===== SOURCE =====
Born in Strasbourg to a Jewish family in 1910, Loingner was a talented athlete.

French WWII hero Georges Loinger, who saved hundreds of Jewish children, dies aged 108

PARIS: Georges Loinger- the French Resistance hero who saved hundreds of Jewish children died in Paris.

He was 108 years old at the time of his death. 

Georges Loinger, acclaimed for his athletic ability and savvy schemes, had helped hundreds of Jewish children escape during World War II.

Confirming his death, France’s Holocaust Memorial Foundation said Loinger died on Friday. 

It described him as an “exceptional man” and said his efforts would live on in their memories.

Born in Strasbourg to a Jewish family in 1910, Loingner was a talented athlete and a cousin of the famous mime artist and fellow Resistance member Marcel Marceau. 

While serving with the French Army, he was taken prisoner by German forces in 1940 and sent to a Prisoner of War Camp in Germany. 

But as a result of his blond hair and blue eyes, his captors did not realise that he was Jewish.
=====
### TO BE DONE
[1] Echo the passage of the Georges Loinger article between "Georges Loinger, acclaimed" and "died on Friday.", inclusive.
[2] In the Georges Loinger article, which organization confirmed his death?
===== STORED ROWS =====
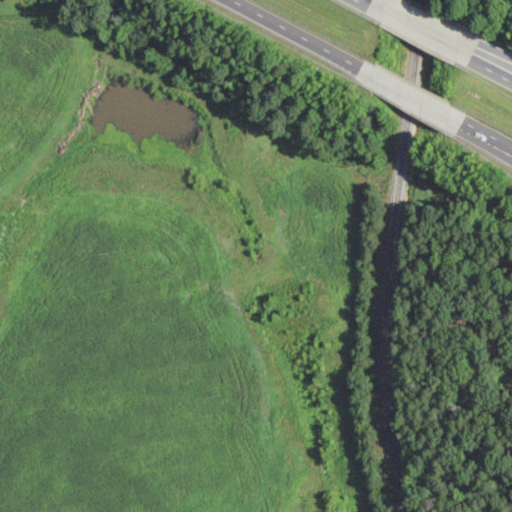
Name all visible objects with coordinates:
=====
===== STORED ROWS =====
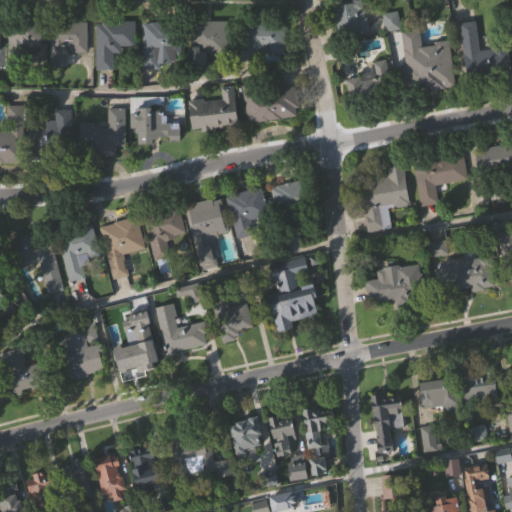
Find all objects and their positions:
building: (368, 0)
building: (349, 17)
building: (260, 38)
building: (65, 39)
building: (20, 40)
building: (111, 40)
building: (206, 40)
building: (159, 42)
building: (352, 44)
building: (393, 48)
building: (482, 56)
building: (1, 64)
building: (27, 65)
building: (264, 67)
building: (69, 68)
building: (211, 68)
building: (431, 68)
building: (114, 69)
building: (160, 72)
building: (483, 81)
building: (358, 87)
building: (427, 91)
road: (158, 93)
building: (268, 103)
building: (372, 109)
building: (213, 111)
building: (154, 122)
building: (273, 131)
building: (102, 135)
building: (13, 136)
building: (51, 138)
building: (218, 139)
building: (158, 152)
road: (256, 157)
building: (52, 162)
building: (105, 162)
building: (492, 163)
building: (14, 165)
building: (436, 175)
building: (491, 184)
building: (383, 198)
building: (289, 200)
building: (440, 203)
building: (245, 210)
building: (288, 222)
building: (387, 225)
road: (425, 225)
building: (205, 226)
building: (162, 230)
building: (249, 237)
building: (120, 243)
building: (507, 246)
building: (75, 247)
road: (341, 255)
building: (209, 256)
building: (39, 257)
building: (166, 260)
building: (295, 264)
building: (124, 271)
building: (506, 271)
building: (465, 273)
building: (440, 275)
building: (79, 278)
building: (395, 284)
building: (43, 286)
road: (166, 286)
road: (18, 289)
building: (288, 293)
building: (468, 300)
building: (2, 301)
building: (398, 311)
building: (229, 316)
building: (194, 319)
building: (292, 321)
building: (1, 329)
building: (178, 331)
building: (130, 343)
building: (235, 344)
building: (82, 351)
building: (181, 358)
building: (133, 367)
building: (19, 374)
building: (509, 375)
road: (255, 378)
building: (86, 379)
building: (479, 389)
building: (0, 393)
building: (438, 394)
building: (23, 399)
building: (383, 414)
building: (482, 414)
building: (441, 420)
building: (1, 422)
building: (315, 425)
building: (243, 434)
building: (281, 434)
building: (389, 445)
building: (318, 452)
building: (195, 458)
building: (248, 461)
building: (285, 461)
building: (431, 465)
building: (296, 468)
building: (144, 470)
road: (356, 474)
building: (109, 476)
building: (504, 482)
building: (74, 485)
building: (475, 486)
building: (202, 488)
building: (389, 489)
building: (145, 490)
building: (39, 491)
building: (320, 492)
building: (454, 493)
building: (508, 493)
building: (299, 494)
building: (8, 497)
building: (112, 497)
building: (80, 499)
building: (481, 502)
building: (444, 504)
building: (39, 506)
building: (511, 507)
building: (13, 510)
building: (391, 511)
=====
===== STORED ROWS =====
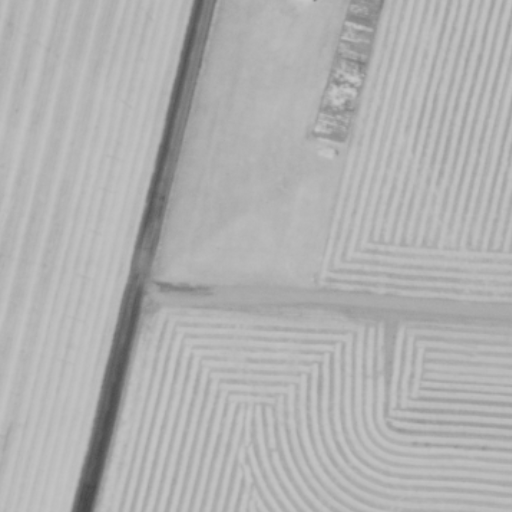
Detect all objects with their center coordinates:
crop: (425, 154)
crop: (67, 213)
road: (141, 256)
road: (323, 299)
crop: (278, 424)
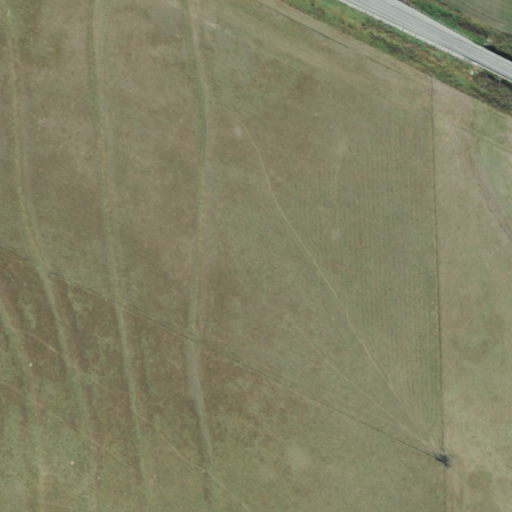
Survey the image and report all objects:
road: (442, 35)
=====
### SOLUTIONS FOR EACH TASK
[1]
Georges Loinger, acclaimed for his athletic ability and savvy schemes, had helped hundreds of Jewish children escape during World War II.

Confirming his death, France’s Holocaust Memorial Foundation said Loinger died on Friday.

[2] France’s Holocaust Memorial Foundation